Gen. Anupong's refusal to prevent the airport takeover or restore order after it was accomplished is very difficult for me to understand. I can think of no other country that would allow protesters to occupy its government offices for months or close an international airport. Some have called Anupong's inaction and his call to dissolve the government a "passive coup." "There's no doubt this suggestion was not a very veiled threat by the army," said Chris Baker, a historian and political analyst. "They're saying to the prime minister, if you don't go, there's the threat of a coup. I think it might happen." The PAD is very well supported. They feed their troops, entertain them, and provide portable bathrooms. This takes money from somewhere. Who is paying them?

When I talk to Thais about this crisis which has brought their country to the verge of anarchy and chaos, they hint at mysterious forces behind the scenes who support the PAD and are intent on controling the government and the electorate to serve their ends. No names are mentioned. To speak ill of the powers that be here is a punishable offense, as a poor Australian, who self-published a novel insufficiently respectful, discovered when he was thrown into jail four months ago.

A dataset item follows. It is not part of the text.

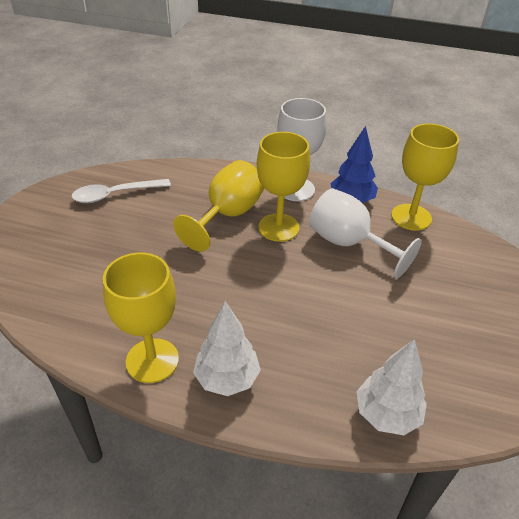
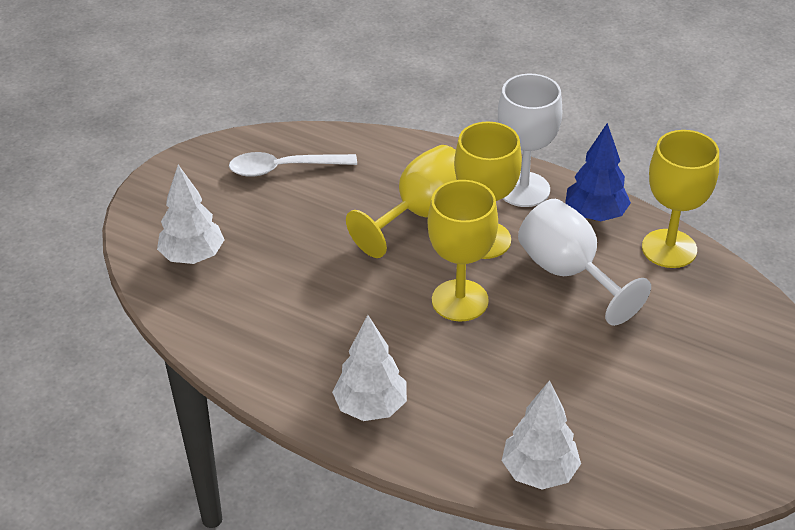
camera: 15 degrees right, 0 degrees up
(50, 270) = (192, 256): none -> white tree
(152, 360) = (292, 375): yellow goblet -> yellow goblet (460, 300)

Ian Williams, discussing "Thailand's Political Maze" on the MSNBC web site, says that none of this "is openly discussed by the Thai media, which is shackled by strict lèse-majesté laws which make it a crime to offend the monarchy, but the future of the Chakri Dynasty goes to the heart of the current power struggle. One seasoned journalist summed it up nicely: 'Covering this crisis is like trying to explain the unexplainable, without mentioning the unmentionable.' Writing in the Bangkok Post today, Thitinan Pongsudhirak believes that "the PAD has come this far in its thuggish ways is attributable to its powerful backing, without which its relative impunity in the face of flagrant violations of the law can hardly be explained." The longer the crisis continues, he sais, "the longer and more exposed and compromised the PAD's backers have become." They are continually "dragging them down to the cut-and-thrust of Thai Politics to their own detriment." Who the backers are is not spelled out, but local political observers have learned how to read between the lines. Thitinan thinks a dissolution of the government, buying time "for the various protagonists to come to their senses and for Thai voters to have a say after a year of turmoil and volatility," is the only solution now.

In the meantime, life goes on. I cannot emphasize enough that I see no evidence on the streets of the trouble not all that far away. The traffic is still bad, the air quality could be improved, and beggars block the sidewalks. I feel perfectly safe and believe that any violence will be directed against specific targets, not me. But Thais seem to be able to smile their way through difficulties that would daunt a westerner used to a generally-accepted rule of law and democratic ideals (however hypocritically voiced).